When the announcement was made a while ago that Shyamalan was developing a branded series of projects called "The Night Chronicles," there was much eye-rolling and sarcasm, and he's certainly earned a bit of that.  But I like the idea of him using other writers and directors and giving them a chance to make something under the protective umbrella of the M. Night name.  In particular, I like the idea of him giving John and Erik Dowdle the chance.

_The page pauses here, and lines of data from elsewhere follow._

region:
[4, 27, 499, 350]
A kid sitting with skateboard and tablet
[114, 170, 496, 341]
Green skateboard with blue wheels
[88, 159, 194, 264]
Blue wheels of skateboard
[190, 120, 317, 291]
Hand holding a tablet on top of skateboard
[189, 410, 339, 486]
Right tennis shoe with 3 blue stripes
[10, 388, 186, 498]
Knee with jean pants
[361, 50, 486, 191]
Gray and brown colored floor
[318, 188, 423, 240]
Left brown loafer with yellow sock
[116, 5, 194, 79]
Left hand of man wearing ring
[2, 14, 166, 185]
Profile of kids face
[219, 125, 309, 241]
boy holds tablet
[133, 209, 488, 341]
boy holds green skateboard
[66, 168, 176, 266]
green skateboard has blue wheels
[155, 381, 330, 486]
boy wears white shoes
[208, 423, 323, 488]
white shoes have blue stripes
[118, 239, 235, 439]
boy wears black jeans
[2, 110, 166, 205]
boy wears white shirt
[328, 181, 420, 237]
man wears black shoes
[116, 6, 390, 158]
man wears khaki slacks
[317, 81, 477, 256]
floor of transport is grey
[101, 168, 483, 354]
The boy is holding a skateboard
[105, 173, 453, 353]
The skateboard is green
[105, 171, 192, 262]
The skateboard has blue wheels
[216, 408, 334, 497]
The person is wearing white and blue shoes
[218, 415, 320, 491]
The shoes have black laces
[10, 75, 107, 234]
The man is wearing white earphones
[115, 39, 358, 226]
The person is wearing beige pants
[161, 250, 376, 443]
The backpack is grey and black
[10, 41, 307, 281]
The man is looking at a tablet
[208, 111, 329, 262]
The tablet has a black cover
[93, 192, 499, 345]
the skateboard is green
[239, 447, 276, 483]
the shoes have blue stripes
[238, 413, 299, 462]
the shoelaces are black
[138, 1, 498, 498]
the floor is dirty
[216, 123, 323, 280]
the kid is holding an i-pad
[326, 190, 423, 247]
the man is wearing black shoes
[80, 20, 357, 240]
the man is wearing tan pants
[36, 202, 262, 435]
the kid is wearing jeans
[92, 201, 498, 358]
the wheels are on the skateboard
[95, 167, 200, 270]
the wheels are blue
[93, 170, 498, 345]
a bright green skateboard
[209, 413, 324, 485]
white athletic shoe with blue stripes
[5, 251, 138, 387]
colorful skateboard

I took a lot of heat for programming "The Poughkeepsie Tapes" at Butt-Numb-A-Thon a few years ago, and I regret nothing.  I know that horror is a very personal genre, and what you respond to depends on your own experience and your own personal fears, and I am of the opinion that the horror genre is frequently misrepresented by filmmakers and fans who don't like real horror.  They like the idea of watching a horror movie, but they don't really want to be horrified.  I don't believe that the notion of "safety" has any place in real horror.  When I'm watching a scene like the Girl Scout scene in "Poughkeepsie," it makes me deply uncomfortable precisely because I don't trust the filmmakers to steer me safely through the sequence.

I think "Quarantine" is about as good a direct remake of "[REC]" as anyone could have made, even if I question the need for the remake to exist at all, but it felt like a side-step for the Dowdles, a way to keep them working in the studio system while not letting them make something of their own.  They've been developing a few projects, like a monster movie over at Legendary that would let them play with a fairly big cultural icon if it happens, but I always felt like if they were going to get their shot at doing something original on a serious budget, it was going to be the M. Night movie that gave them that shot.

And now, it looks like "Devil" is moving forward.

Working from a script by Brian Nelson, the Dowdles will direct Chris Messina in the lead in this mid-budget horror film that's about to start shooting in Toronto.  Plot details are secret right now (big surprise), but I'm going to go out on a limb here and guess that the film has something to do with the Devil.

There is a deal with Media Rights Capital to produce two more films in the "M. Night Chronicles" series after this, with "Devil" set for release sometime in 2010.

The story originally ran in Variety.